Peter Friedell started off well and was building the house of our dreams. He communicated well and seemed to be delivering on his promise. One day he called and asked for a payment in advance for some materials. It was $10,000 so not inconsequential, but it didn’t seem outrageous to advance him some money in the midst of this project. That was the last time we ever heard from Peter Freidell.
He stopped answering calls, texts, emails. We were in Connecticut, so managing this from 8 hours (by car) away was a real challenge but this was crazy. He just fucking disappeared, “ghosted” us as people now say. We eventually learned that he used our $10,000 to buy supplies for another project he was trying to do at the same time as ours, building or repairing a church a few miles away, in Deer Isle. Well, he never finished the church either. He absconded (cool word) with my $10K and left us with the house half finished. I had never felt so betrayed and violated.
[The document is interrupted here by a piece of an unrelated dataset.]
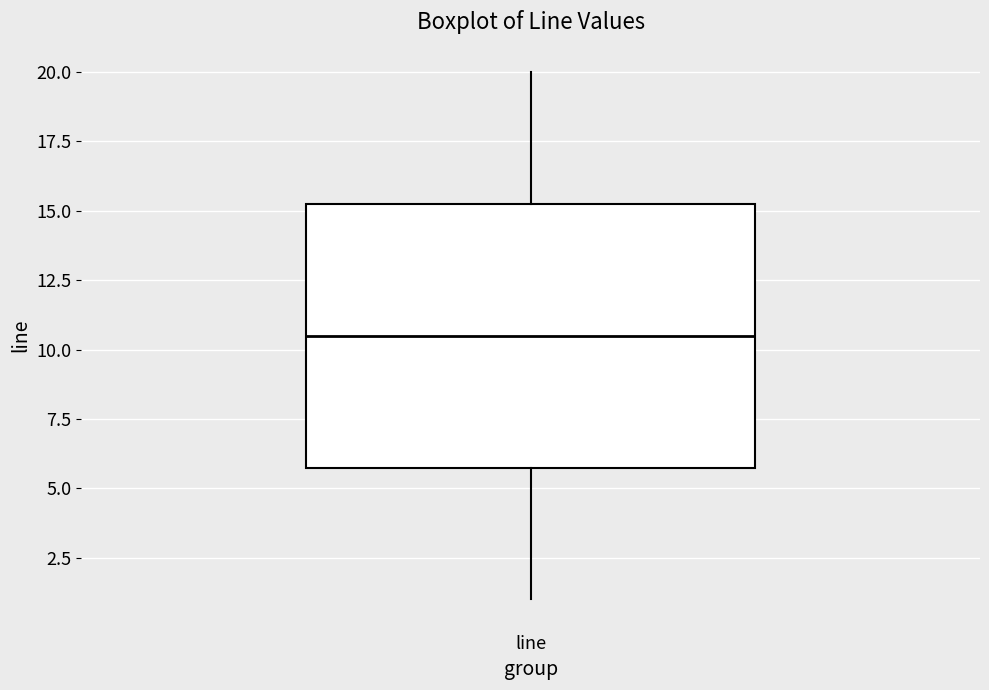

Transcribe this box plot: give where the median line is, the range the box spans, and where the two whiskers end, as read against the y-axis. The values are not printed on the chart, so give them approximately, as read against the axis.

median 10.5, box 6.0 to 15.5, whiskers 1.0 to 20.0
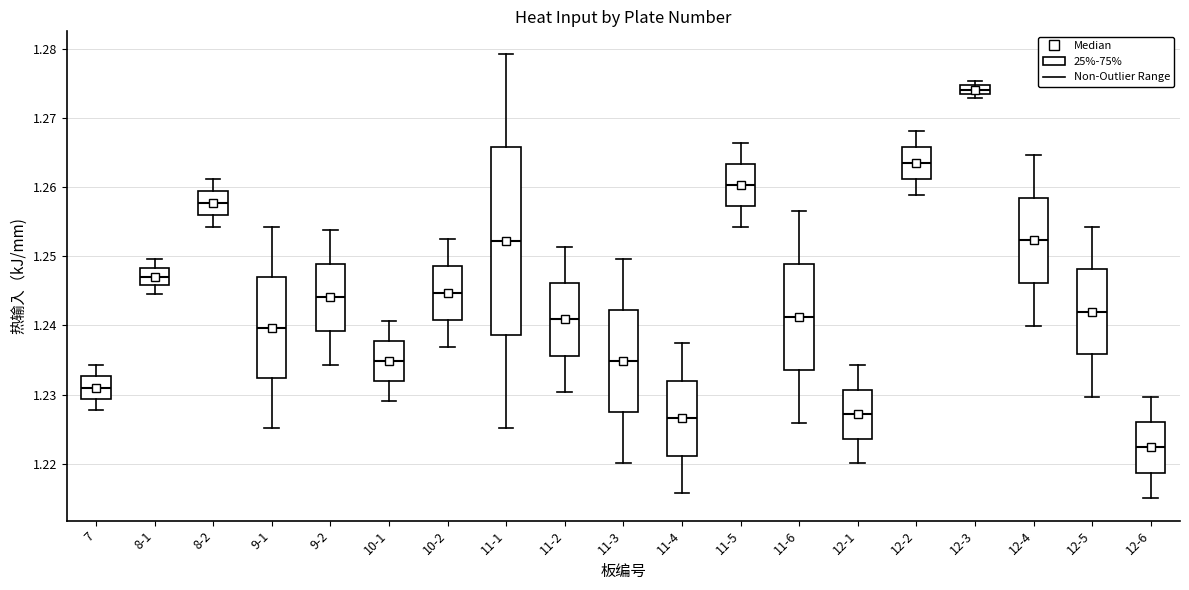

Which box has the highest median line?

12-3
In one of our luckiest developments, young Lucas Avis was Friedell’s foreman constructing the house and doing most of the real work. Luke offered to finish the house for us. Thank goodness for him. It took a while but he got the job done, done well, and even built us a beer pong table with help from my sons, which they were tickled about. That beer pong table is still up and able outside by the fire pit and can be seen from google earth.
We got our house and we love it. We needed to repair some things and we can complain about a few things that didn’t get done 100% right the first time, but it got done and we’ve been in it for over 10 years now. Peter Friedell’s reputation on this island is that he’s the guy who “fucked over a lot of people” according to a carpenter who came to see us today and will be fixing some of those imperfections. Every once in a while someone comes over who has history on the island and when they hear that ours was the Peter Friedell project that didn’t get finished they say – “oh, so you are THAT house.”